Making the substitutions into the elliptic curve equation
$$\left(\frac{Y}{Z}\right)^2 = \left(\frac{X}{Z}\right)^3 + a\left(\frac{X}{Z}\right) + b$$
We can multiply by $Z^3$ and get the equation
$$ZY^2 = X^3 + aZ^2 + bZ^3$$
If we want to sum $P$ and $Q$ to yield $R = P + Q$ in projective space, we can use the formulae:
$Z_R = Z_PZ_Q(X_PZ_Q-X_QZ_P)^3$
$X_R = (X_PZ_Q-X_QZ_P)(Z_QZ_P(Y_PZ_Q-Y_QZ_P)^2 - (X_PZ_Q-X_QZ_P)^2(X_PZ_Q+X_QZP))$
$Y_R = Z_PZ_Q(X_QY_P-X_PY_Q)(X_PZ_Q-X_QZ_P)^2 - (Y_PZ_Q-Y_QZ_P)A$
$A = Z_PZ_Q(Y_PZ_Q-Y_QZ_P)^2 - (X_PZ_Q+X_QZ_P)(X_PZ_Q-X_QZ_P)^2$.
This looks more complicated and difficult than the simple formulae for 2 dimensional (2-d) space. However, we do not have to calculate any inverses! To get the sum, we have to perform 12 multiplications and 2 squarings. In 2-d, we have 2 multiplications, one squaring and one inversion. Inversions can be 20 times or more expensive than multiplications, so we've saved at least 10 multiplications (some authors say inversions are about 80 times more expensive than multiplications).

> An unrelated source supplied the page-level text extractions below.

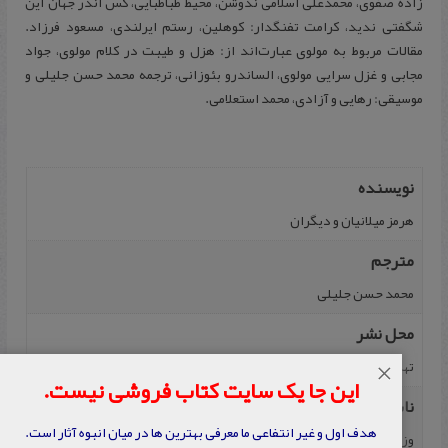
زاده صفوی، محمدعلی اسلامی ندوشن، محیط طباطبایی، کس اندر جهان این
شگفتی ندید، کرامت تفنگدار: کوهلین، رستم ایرلندی، مسعود فرزاد.
مقالات مربوط به مولوی عبارت‌اند از: هزل و طیبت در کلام مولوی، جواد
مجابی و غزل سرایی مولوی، الساندرو بئوزانی، ترجمه محمد حسن جلیلی و
موسیقی: رهایی و آزادی، محمد استعلامی.
نویسنده
هرمز میلانیان و دیگران
مترجم
محمد حسن جلیلی
محل نشر
تهران
×
این جا یک سایت کتاب فروشی نیست.
ناشر
هدف اول و غیر انتفاعی ما معرفی بهترین ها در میان انبوه آثار است.
وزارت فرهنگ و ارشاد اسلامی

Some curves can go even faster. If $x^3 + ax + b$ has a solution in $\mathcal{F_p}$, we can work with an equivalent Jacobi quartic $v^2 = a^\prime u^4 + du^2 + 1$, where $a^\prime$ and $d$ depend on the root. We can transform the curve $(u,v)$ to 3-d space $(U,V,W)$ using $u = U/W$ and $v = V / W^2$ and get the equation
$$V^2 = a^\prime U^4 + dU^2 W^2 + W^4$$
If we want to sum $P_3 = P_1+P_2$, in these coordinates we have:
$U_3 = U_1W_1V_2 + U_2W_2V_1$
$V_3 = ((W_1 W_2)^2 + a^\prime (U_1 U_2)^2)(V_1 V_2 + dU_1 U_2 W_1 W_2) + 2a^\prime U_1 U_2 W_1 W_2 ({U_1}^2 {W_2}^2 + {U_2}^2 {W_1}^2)$
$W_3 = (W_1 W_2)^2 - a^\prime (U_1 U_2)^2$
These allow us to further reduce the costs for adding to 6 multiplications and 4 squarings. Other models with fast implementations are Edwards curves and Montgomery curves, which have some of the fastest implementations.

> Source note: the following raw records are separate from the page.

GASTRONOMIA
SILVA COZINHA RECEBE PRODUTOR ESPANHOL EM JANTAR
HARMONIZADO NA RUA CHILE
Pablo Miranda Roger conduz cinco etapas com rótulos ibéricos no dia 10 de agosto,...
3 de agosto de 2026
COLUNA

Montgomery curves satisfy the following equation
$$By^2 = x^3 + Ax^2 + x$$
where $B(A^2-4)\neq 0$. This expression can be cast in the Weierstrass form by making some transformation. If we take $(x,y)$ and map it to $(x^\prime , y^\prime)$ given by $(x,y) \rightarrow (x/B+A/3B,y/B)$, we get
$$y^2 = x^3 + \left(\frac{3 - A^2}{ 3B^2 }\right)x + \frac{2A^3 - 9A}{27B^3}$$
Transforming a Weierstrass curve into a Montgomery curve is not always possible, though. The order of the group must be divisible by $4$ and $x^3 + ax + b = 0$ must have a solution.
Montgomery curves can also be related to twisted Edwards curves, which obey the following equation
$$ax^2 + y^2 = 1+dx^2 y^2$$
The parameters are related via $A=2(a+d)/(a-d)$ and $B=4/(a-d)$. We say these two curves are birrationally equivalent. For example, the well-known Edwards curve 25519, with $p = 2^{255}-19$ is (birrationally) equivalent to the Montgomery curve $t^2 = u^3 + 486662u^2 + u$. The mappings are
$(x,y) = (\sqrt{-486664}u/t,(u-1)/(u+1))$
$(u,t) = ((1+y)/(1-y),\sqrt{-486664}(1+y)/(x(1-y)))$
Montgomery curves have some interesting properties that lend themselves to constant time implementation. We can work in projective coordinates just using the $x$ component, with the transformation $x=X/Z$. Doubling a point takes the simple form:
$4R = (X_1+Z_1)^2 - (X_1-Z_1)^2$
$X_2 = (X_1+Z_1)^2 (X_1-Z_1)^2$
$Z_2 = R((X_1-Z_1)^2 + ((A+2)/4)R)$
Twisted Edwards curves have there advantages, too. The expressions for point addition and doubling are the same. Given $P_1 = (x_1 , y_1)$, $P_2 = (x_2,y_2)$ we get
$x_3 = \frac{x_1y_2 + x_2y_1}{1 + dx_1x_2y_1y_2}$
$y_3 = \frac{y_1y_2 - ax_1x_2}{1 - dx_1x_2y_1y_2}$
If we let $x_1 = x_2$ and $y_1 = y_2$ we get the expressions for point doubling. There are several alternatives to speeding up the calculations, such as projective, inverted or extended coordinates.
There are some other tricks to add and multiply points over elliptic curves, such as the technique by Gallant, Lambert and Vanstone (GLV) and generalized by Galbraith, Lin and Scott (GLS).
Summary
Elliptic curves have gained acceptance in cryptography because they offer good levels of security with short key lengths and allow for faster implementations than other methods such as RSA. This allows smartphones and other less powerful devices to perform cryptographic operations in a fast and reliable way.
Using the chord-and-tangent method, we can generate finite cyclic groups; in applications, we are generally interested in calculating $kg$, where $k$ is an integer and $g$ is a point in the elliptic curve. The main drawback is that we need to find multiplicative inverses of field elements, which involve many multiplications.
We can improve the speed of these computations by performing transformations between curves (for example, taking a Weierstrass curve to Montgomery form) and using projective coordinates. This way, we avoid calculating multiplicative inverses at each step, at the expense of a few extra multiplications (this extra cost is usually negligible to the overall cost of the inversion). There are also more advanced techniques allowing us to jump from one point to a very distant one, such as with GLS.